Por supuesto, esta vez hizo todo lo posible porque su visita no coincidiera con una actuación; pues, por mucho que no le disgustara ver a Ray balanceándose por las alturas como un mono saltarín, no creía que pudiese aguantar una vez más a aquel payaso haciendo ruidos de cerdito. Como ya conocía los horarios, no le resultó difícil, y apareció por allí cuando todos los artistas estaban metidos en sus caravanas, refugiándose de la llovizna de la que Nina se protegía con un paraguas verde pistacho.

Nina se acercó a la cancela. Para su sorpresa, se encontró la verja cerrada; pero no con el alambre, como había estado antes, sino bien cerrada y anudada con una cadena. Nina se imaginó que los artistas se habían cansado de que los chavales, o quien fuese que dejase aquello abierto, entrase allí como Pedro por su casa, y no se molestase ni en cerrar. Echó un vistazo a la cadena; quizás podría desenredarla, pero después tendría que dejarla como la había encontrado, y no estaba segura de poder hacer ninguna de las dos cosas, porque la forma en la que estaba puesta era un poco enrevesada.

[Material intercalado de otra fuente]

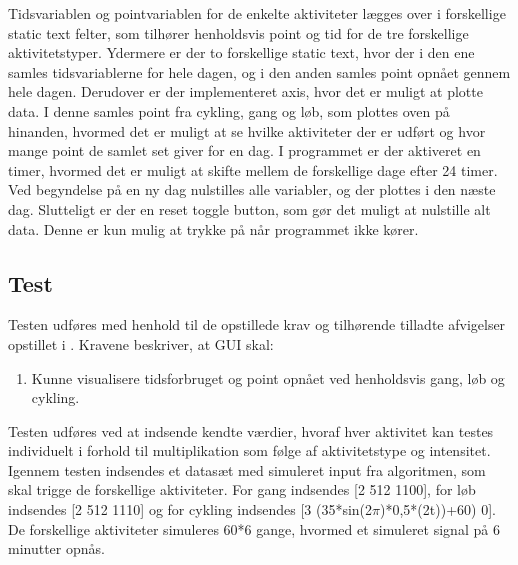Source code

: Tidsvariablen og pointvariablen for de enkelte aktiviteter lægges over i forskellige static text felter, som tilhører henholdsvis point og tid for de tre forskellige aktivitetstyper. Ydermere er der to forskellige static text, hvor der i den ene samles tidsvariablerne for hele dagen, og i den anden samles point opnået gennem hele dagen. 
Derudover er der implementeret axis, hvor det er muligt at plotte data. I denne samles point fra cykling, gang og løb, som plottes oven på hinanden, hvormed det er muligt at se hvilke aktiviteter der er udført og hvor mange point de samlet set giver for en dag. 
I programmet er der aktiveret en timer, hvormed det er muligt at skifte mellem de forskellige dage efter 24 timer. Ved begyndelse på en ny dag nulstilles alle variabler, og der plottes i den næste dag. Slutteligt er der en reset toggle button, som gør det muligt at nulstille alt data. Denne er kun mulig at trykke på når programmet ikke kører. 

\subsection{Test}
Testen udføres med henhold til de opstillede krav og tilhørende tilladte afvigelser opstillet i . Kravene beskriver, at GUI skal:
\begin{enumerate}
	\item Kunne visualisere tidsforbruget og point opnået ved henholdsvis gang, løb og cykling. 
\end{enumerate}


Testen udføres ved at indsende kendte værdier, hvoraf hver aktivitet kan testes individuelt i forhold til multiplikation som følge af aktivitetstype og intensitet.
Igennem testen indsendes et datasæt med simuleret input fra algoritmen, som skal trigge de forskellige aktiviteter. For gang indsendes [2 512 1100], for løb indsendes [2 512 1110] og for cykling indsendes [3 (35*sin(2$\pi$)*0,5*(2t))+60) 0]. De forskellige aktiviteter simuleres 60*6 gange, hvormed et simuleret signal på 6 minutter opnås.

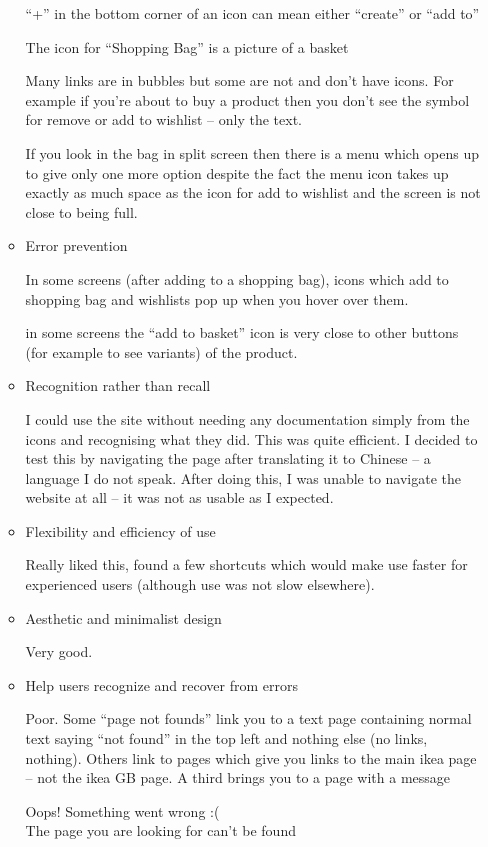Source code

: \documentclass[10pt,\jkfside,a4paper]{article}
\begin{document}
\begin{enumerate}
\begin{itemize}
``+'' in the bottom corner of an icon can mean either ``create'' or ``add to''

The icon for ``Shopping Bag'' is a picture of a basket

Many links are in bubbles but some are not and don't have icons. For example if you're about to buy a
product then you don't see the symbol for remove or add to wishlist -- only the text.

If you look in the bag in split screen then there is a menu which opens up to give only one more
option despite the fact the menu icon takes up exactly as much space as the icon for add to wishlist and
the screen is not close to being full.

\item Error prevention

In some screens (after adding to a shopping bag), icons which add to shopping bag and
wishlists pop up when you hover over them.

in some screens the ``add to basket'' icon is very close to other buttons (for example to see variants) of the product.

\item Recognition rather than recall

I could use the site without needing any documentation simply from the icons and
recognising what they did. This was quite efficient. I decided to test this by
navigating the page after translating it to Chinese -- a language I do not speak.
After doing this, I was unable to navigate the website at all -- it was not as
usable as I expected.

\item Flexibility and efficiency of use

Really liked this, found a few shortcuts which would make use faster for experienced
users (although use was not slow elsewhere).

\item Aesthetic and minimalist design

Very good.

\item Help users recognize and recover from errors

Poor. Some ``page not founds'' link you to a text page containing normal text
saying ``not found'' in the top left and nothing else (no links, nothing). Others link to pages which give you links
to the main ikea page -- not the ikea GB page. A third brings you to a page with a
message

Oops! Something went wrong :(\\
The page you are looking for can't be found


\end{itemize}
\end{enumerate}
\end{document}
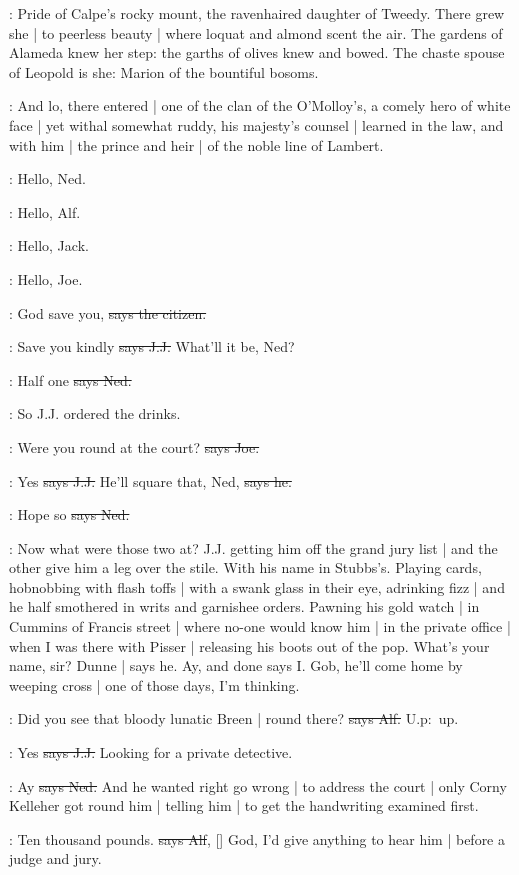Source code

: :
Pride of Calpe's rocky mount,
the ravenhaired daughter of Tweedy.
There grew she |
to peerless beauty |
where loquat and almond scent the air.
The gardens of Alameda knew her step:
the garths of olives knew and bowed.
The chaste spouse of Leopold is she:
Marion of the bountiful bosoms.

:
And lo,
there entered |
one of the clan of the O'Molloy's,
a comely hero of white face |
yet withal somewhat ruddy,
his majesty's counsel |
learned in the law,
and with him |
the prince and heir |
of the noble line of Lambert.

\bergan:
Hello,
Ned.

\lambert:
Hello,
Alf.

\joe:
Hello,
Jack.

\jjom:
Hello,
Joe.

\citizen:
God save you,
\sout{says the citizen.}

\jjom:
Save you kindly
\sout{says J.J.}
What'll it be,
Ned?

\lambert:
Half one
\sout{says Ned.}

\Nq:
So J.J. ordered the drinks.

\joe:
Were you round at the court?
\sout{says Joe.}

\jjom:
Yes
\sout{says J.J.}
He'll square that,
Ned,
\sout{says he.}

\lambert:
Hope so
\sout{says Ned.}

\Nq:
Now what were those two at?
J.J. getting him off the grand jury list |
and the other give him a leg over the stile.
With his name in Stubbs's.
Playing cards,
hobnobbing with flash toffs |
with a swank glass in their eye,
adrinking fizz |
and he half smothered in writs and garnishee orders.
Pawning his gold watch |
in Cummins of Francis street |
where no-one would know him |
in the private office |
when I was there with Pisser |
releasing his boots out of the pop.
What's your name,
sir?
Dunne |
says he.
Ay,
and done
says I.
Gob,
he'll come home by weeping cross |
one of those days,
I'm thinking.%

\bergan:
Did you see that bloody lunatic Breen |
round there?
\sout{says Alf.}
U.p:~up.

\jjom:
Yes
\sout{says J.J.}
Looking for a private detective.

\lambert:
Ay
\sout{says Ned.}
And he wanted right go wrong |
to address the court |
only Corny Kelleher got round him |
telling him |
to get the handwriting examined first.

\bergan:
Ten thousand pounds.
\sout{says Alf},
[]
God,
I'd give anything to hear him |
before a judge and jury.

Contrariada, Nina dio una vuelta, mirando a su alrededor. El resto de la zona de caravanas estaba rodeado por una valla metálica, y tratar de escalarla no le parecía una idea muy decente… pero por la parte que lindaba con el río no había semejante verja; esta llegaba únicamente hasta la baranda y el muro de piedra que separaban el arroyo del resto de la zona, un poco más elevado. Se acercó hasta allí; la baranda era bastante ancha. Si caminaba por ella un corto trecho se colaría en el recinto de la carpa del circo; y si avanzaba un poco más, llegaría al de las caravanas.